Ash Wednesday

Elvis Perkins

par Jérôme Heff le 28/03/2007

Note: 9.0    
Morceaux qui Tuent
It's only me
All the night without love
Moon woman II
Ash Wednesday


Les plus sombres tragédies génèrent parfois des œuvres qui célèbrent la vie. C'était un enterrement pour Arcade Fire ("Funeral", 2004), c'est maintenant le Mercredi des Cendres ("Ash Wednesday") d'Elvis Perkins, 31 ans. A la différence du lyrisme énergique et massif des Montréalais, Elvis et son groupe Dearland jouent un folk-rock lunaire finement arrangé : c'était loin d'être acquis d'avance, au vu d'une vie placée sous le triple signe du rock (pour le patronyme étonnant), de la maladie et du terrorisme.

Les parents d'Elvis ont tous deux connu des sorts funestes. C'est d'abord son père, l'acteur Anthony Perkins – inoubliable Norman Bates de "Psycho" d'Hitchcock – qui meurt du sida le 12 septembre 1992. C'est ensuite sa mère, la photographe Berry Berenson, qui était à bord du deuxième avion précipité sur les Twin Towers lors des attentats du 11 septembre 2001.

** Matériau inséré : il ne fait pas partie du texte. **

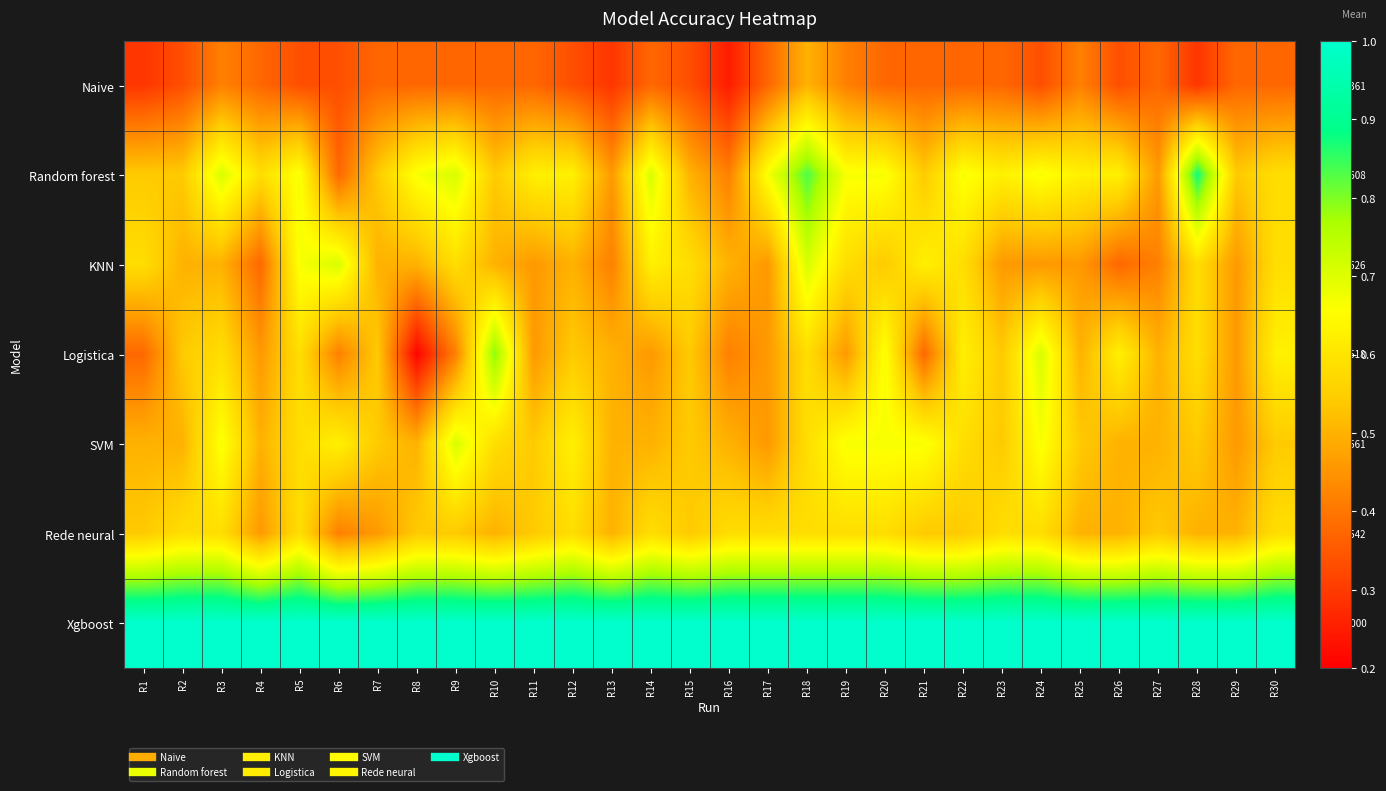

How many distinct data groups are displayed?

7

Cette date est la charnière centrale du disque, qui présente les chansons dans l'ordre chronologique de leur écriture. En dépit des circonstances, "Ash Wednesday" est singulièrement léger et délicat : aucune trace de pathos ni de gênante thérapie en public dans l'interprétation et les textes, qui n'abordent jamais directement les évènements. Ils sont suffisamment travaillés pour prétendre à l'universalité tout en étant intimes.
Comme ses compatriotes d'Okkervil River, Elvis Perkins est au croisement du rock indépendant et d'un folk plus traditionnel, dont il se détache en jouant courageusement avec ses propres limites. Il essaie de survoler les mélodies comme Thom Yorke (le single "All the night without love", le final au piano "Good Friday"), d'injecter du sens en prenant des accents Dylaniens – un air aussi de Hank Williams sur la balade country nocturne "Moon woman II". Il glisse quelques mots en français sur "Emile's Vietnam in the sky" (Anthony Perkins avait lui aussi gravé des disques dans les années 50 et 60, dont une poignée dans notre langue). Le titre "Ash Wednesday" est chanté avec toute la ferveur possible, comme Jimmy Cliff ou Bob Marley : c'est par moments risqué, mais l'intention est sincère et le résultat émeut. Porté par des sentiments presque trop grands pour lui (la douloureuse "The night and the liquor"), Perkins parvient néanmoins à les transcender.

Elvis Perkins a récemment assuré la première partie du concert parisien de Clap Your Hands Say Yeah !, dans un certain anonymat : lors de son prochain passage, c'est à lui qu'iront nos applaudissements.